Biarkanlah hari-hari piatu itu berlalu tanpa Engkau kulupakan.
Cukup sebarkanlah waktu yang sesaat ini ke seluruh pangkuan-Mu,
merengkuhnya di balik cahaya-Mu.
Aku lelah mengembara dalam pengejaran suara-suara yang
menyeretku, namun mereka tak membawaku ke manapun.
Sekarang lzinkan aku duduk dalam damai dan mendengarkan
perkataan-Mu, dalam jiwa ketenanganku.
Jangan palingkan wajah-Mu dari rahasia-rahasia gelap kalbuku, tetapi
bakarlah mereka sampai menyala bersama api-Mu.
Puisi d:
Salamku
Kawan perjalananku, inilah salam dari sang pengelana untuk-Mu.
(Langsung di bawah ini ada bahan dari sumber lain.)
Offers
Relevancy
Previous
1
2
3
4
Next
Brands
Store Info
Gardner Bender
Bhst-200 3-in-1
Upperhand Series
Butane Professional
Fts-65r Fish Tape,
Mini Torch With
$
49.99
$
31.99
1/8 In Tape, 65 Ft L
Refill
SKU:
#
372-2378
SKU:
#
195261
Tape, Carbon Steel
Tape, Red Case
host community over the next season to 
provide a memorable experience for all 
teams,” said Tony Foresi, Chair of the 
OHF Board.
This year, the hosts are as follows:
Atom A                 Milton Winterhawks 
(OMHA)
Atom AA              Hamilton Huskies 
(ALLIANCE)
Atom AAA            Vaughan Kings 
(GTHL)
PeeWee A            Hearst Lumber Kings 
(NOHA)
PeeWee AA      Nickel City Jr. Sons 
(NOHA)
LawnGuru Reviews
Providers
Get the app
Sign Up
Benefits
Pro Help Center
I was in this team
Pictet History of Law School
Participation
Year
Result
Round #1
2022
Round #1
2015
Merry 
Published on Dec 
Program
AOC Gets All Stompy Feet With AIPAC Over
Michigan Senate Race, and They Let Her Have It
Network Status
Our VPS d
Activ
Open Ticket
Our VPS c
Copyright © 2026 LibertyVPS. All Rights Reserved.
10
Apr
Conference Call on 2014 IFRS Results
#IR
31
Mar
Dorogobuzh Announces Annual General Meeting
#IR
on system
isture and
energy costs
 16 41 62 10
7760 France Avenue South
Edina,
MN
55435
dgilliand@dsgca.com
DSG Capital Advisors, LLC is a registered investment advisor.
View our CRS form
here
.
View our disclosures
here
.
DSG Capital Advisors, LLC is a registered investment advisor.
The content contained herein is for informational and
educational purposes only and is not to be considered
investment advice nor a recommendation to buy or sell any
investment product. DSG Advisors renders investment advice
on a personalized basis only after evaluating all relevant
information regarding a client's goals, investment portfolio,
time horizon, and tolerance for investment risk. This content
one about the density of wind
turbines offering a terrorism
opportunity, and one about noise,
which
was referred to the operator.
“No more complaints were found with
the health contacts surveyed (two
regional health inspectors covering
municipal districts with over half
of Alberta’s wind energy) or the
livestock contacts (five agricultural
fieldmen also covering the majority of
Wahai Tuhan patah-hatiku, Tuhan derita dan kehilanganku, Tuhan
ketenangan kelabu runcuhnya hariku, salamku dan rumah kehancuranku
untuk-Mu.
Wahai cahaya pagi yang baru terlahir, matahari yang abadi, salamku
dan pengharapan yang tak pernah mati untuk-Mu.
Wahai pemanduku, akulah sang pengelana di atas jalan tak berujung
ini, salamku dan seorang pengembara untuk-Mu.
(Sumber: The Hearth of God Menyingkap Kalbu Ilahi, Jendela Grafika, 2002, Hal. 7, Terjemahan Ribut Wahyudi)
2. Menentukan Tema dengan Bukti yang Mendukung
Penentuan tema dalam puisi dilakukan dengan cara menyarikan atau merumuskan keseluruhan larik puisi. Setelah itu, mencari bukti-bukti yang mendukung atas tema yang sudah ditentukan berupa baris-baris tertentu yang selaras dengan tema. Bukti tersebut diharapkan dapat meyakinkan pembaca, bahwa tema yang kita tentukan tersebut benar adanya.3. Menentukan Sikap Penyair terhadap Puisi
Pada hakikatnya, objek inti yang dibicarakan dalam puisi itulah tema puisi. Dalam mengembangkan tema menjadi sebuah puisi, penyair memiliki sikap-sikap tertentu terhadap tema itu. Adakalanya penyair menyikapinya dengan penuh kesungguhan, kecintaan, kegairahan, optimisme, kadang-kadang sebaliknya dengan rasa pesimistis, penuh kegetiran, sikap masa bodoh. Adakalanya juga dengan sikap penuh keluguan, naif/kekanak-kanakan, cengeng atau pragmatis/praktis.Bagaimana atau seperti apa puisi yang berhasil ditulisnya sangatlah ditentukan oleh sikap seorang penyair terhadap pembaca. Jika penyair bersikap menggurui pembaca, puisinya akan penuh dengan nasihat-nasihat lugas. Penyair yang menyikapi pembaca sebagai sosok yang cerdas dan apresiatif mendorong seorang penulis untuk menulis puisi dengan bahasa figuratif dan simbol-simbol yang kaya nuansa.
4. Menjelaskan Amanat Puisi
Amanat puisi adalah pesan moral seorang penyair yang diharapkan menjadi sesuatu yang bermakna bagi para pembaca, menjadi hikmah, renungan, atau nasihat. Amanat puisi biasanya mempunyai benang merah dan misi visi yang relevan dengan tema.Sekian pembahasan mengenai Menentukan Isi Puisi.